Method 4: Combinatorial Mathematics

With the understanding that the decision at every cell is binary (right or down), this method calculates the total number of paths using combinatorial mathematics. Since the grid has a fixed number of rows and columns, the problem becomes finding combinations of rights and downs.

Here’s an example:

from math import factorial

def min_path_combinatorial(rows, cols):
    return factorial(rows + cols - 2) // (factorial(rows - 1) * factorial(cols - 1))

rows, cols = 3, 3
print(min_path_combinatorial(rows, cols))

Output: 6

In this example, the function min_path_combinatorial() leverages combinatorial mathematics to compute the total number of unique paths from the top-left corner to the bottom-right corner without calculating the individual paths. This method is efficient but gives the number of paths rather than the minimum number of cells.

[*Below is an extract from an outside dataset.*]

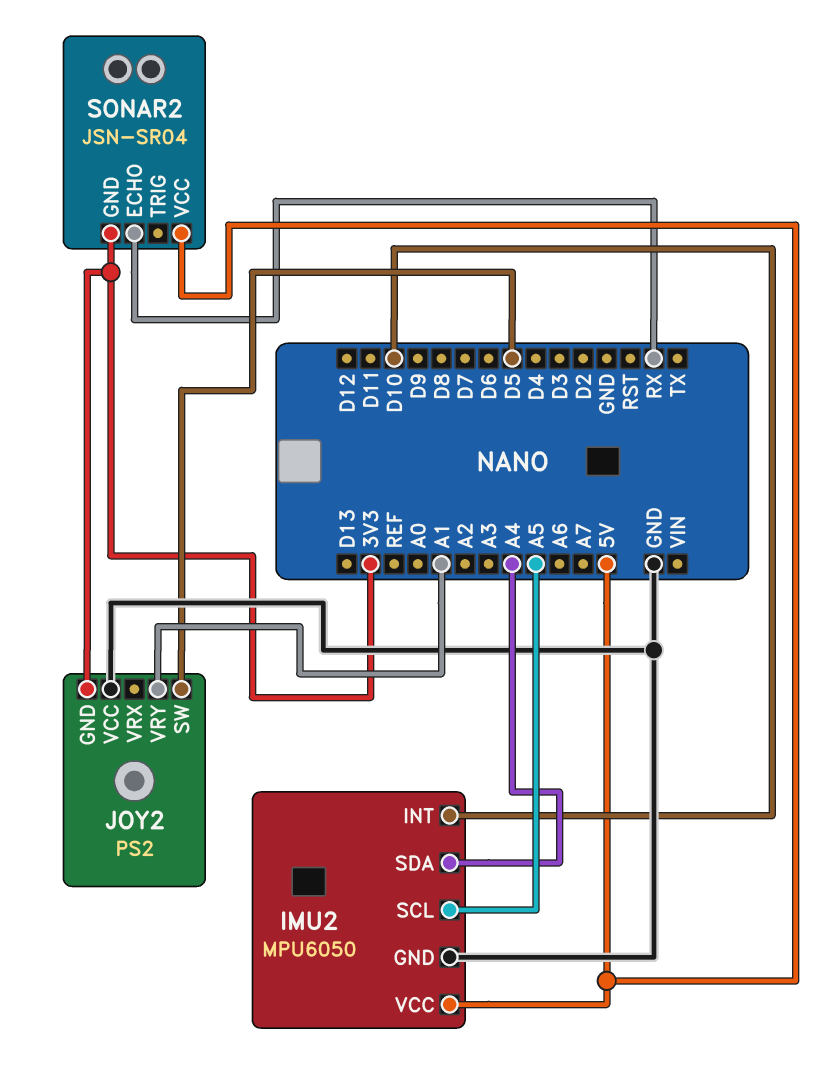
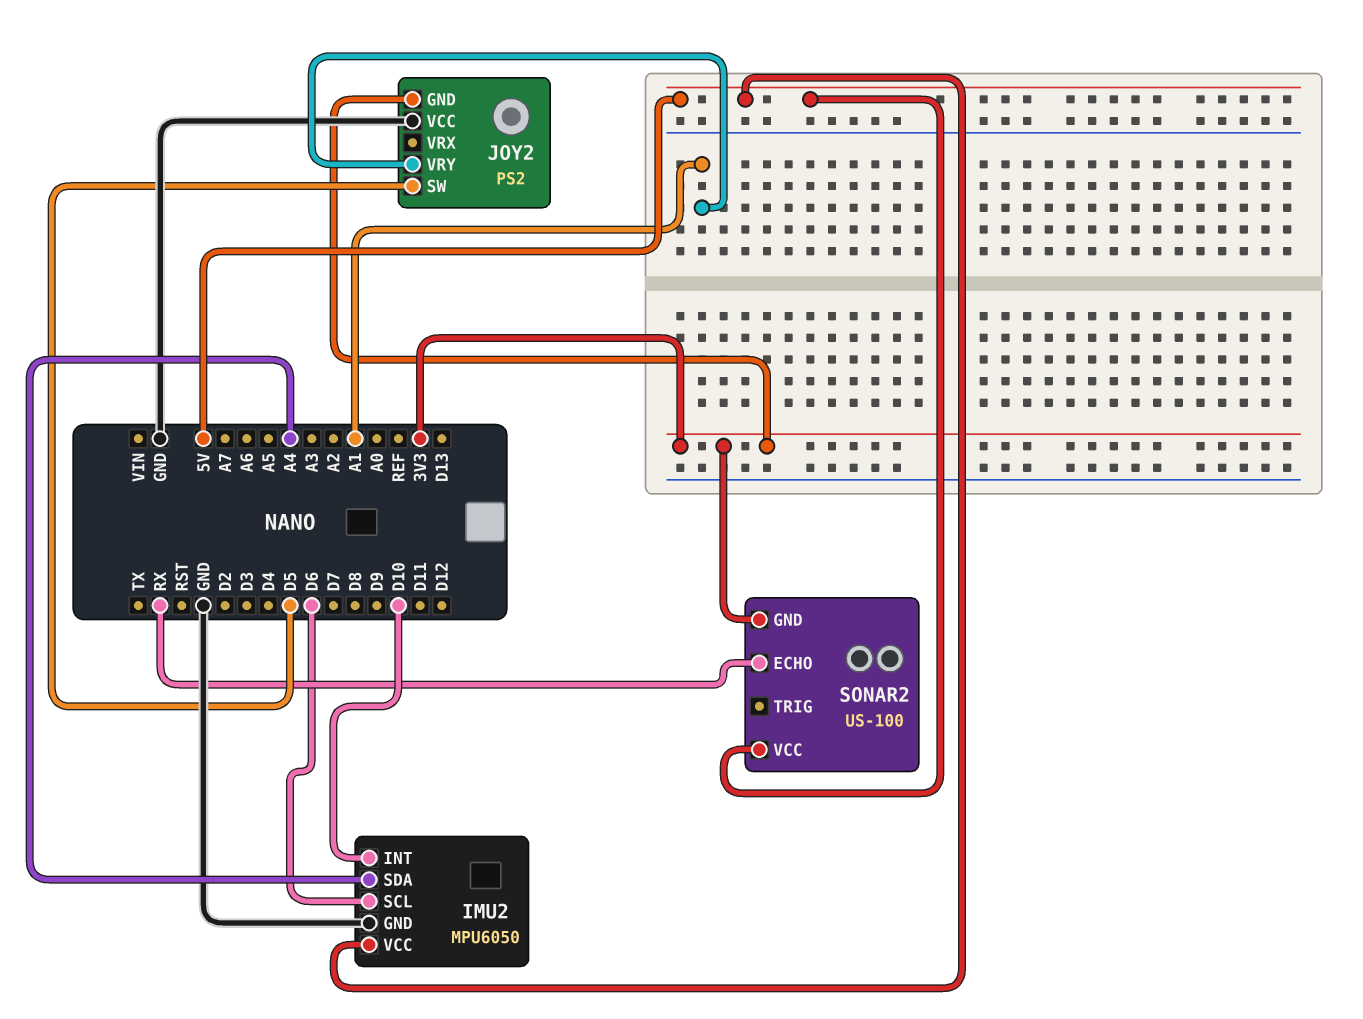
IMU2 pin SCL: A5 -> D6
SONAR2: JSN-SR04 -> US-100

Bonus One-Liner Method 5: Iterative Approach

For those who enjoy concise code, an iterative approach can be neatly compressed into a one-liner that replicates the dynamic programming method but using built-in Python functions for brevity.

Here’s an example:

min_path_iterative = lambda rows, cols: [min(c, r) for r in range(rows) for c in range(cols)][-1] + 1
print(min_path_iterative(3, 3))

Output: 5

This one-liner function min_path_iterative() essentially creates a list of minimums between the current row and column indices for each cell in the grid, then selects the last value and adds one, giving the minimum number of cells required to reach the bottom-right corner.

Summary/Discussion

  • Method 1: Dynamic Programming. Highly efficient for larger grids. Constructs a solution step by step. May use more memory due to table storage.
  • Method 2: Recursive Solution. Simple to understand. Not practical for large grids due to high time complexity.
  • Method 3: Memoization Optimization. Offers a sweet spot by optimizing the recursive approach. Reduced complexity but uses extra memory for caching.
  • Method 4: Combinatorial Mathematics. Extremely fast calculation. However, it calculates the number of paths, not the minimum path length as specified by the problem.
  • Method 5: Iterative One-Liner. Elegant and concise. Suitable for programmers who prefer functional-style Python code. May be less readable for some.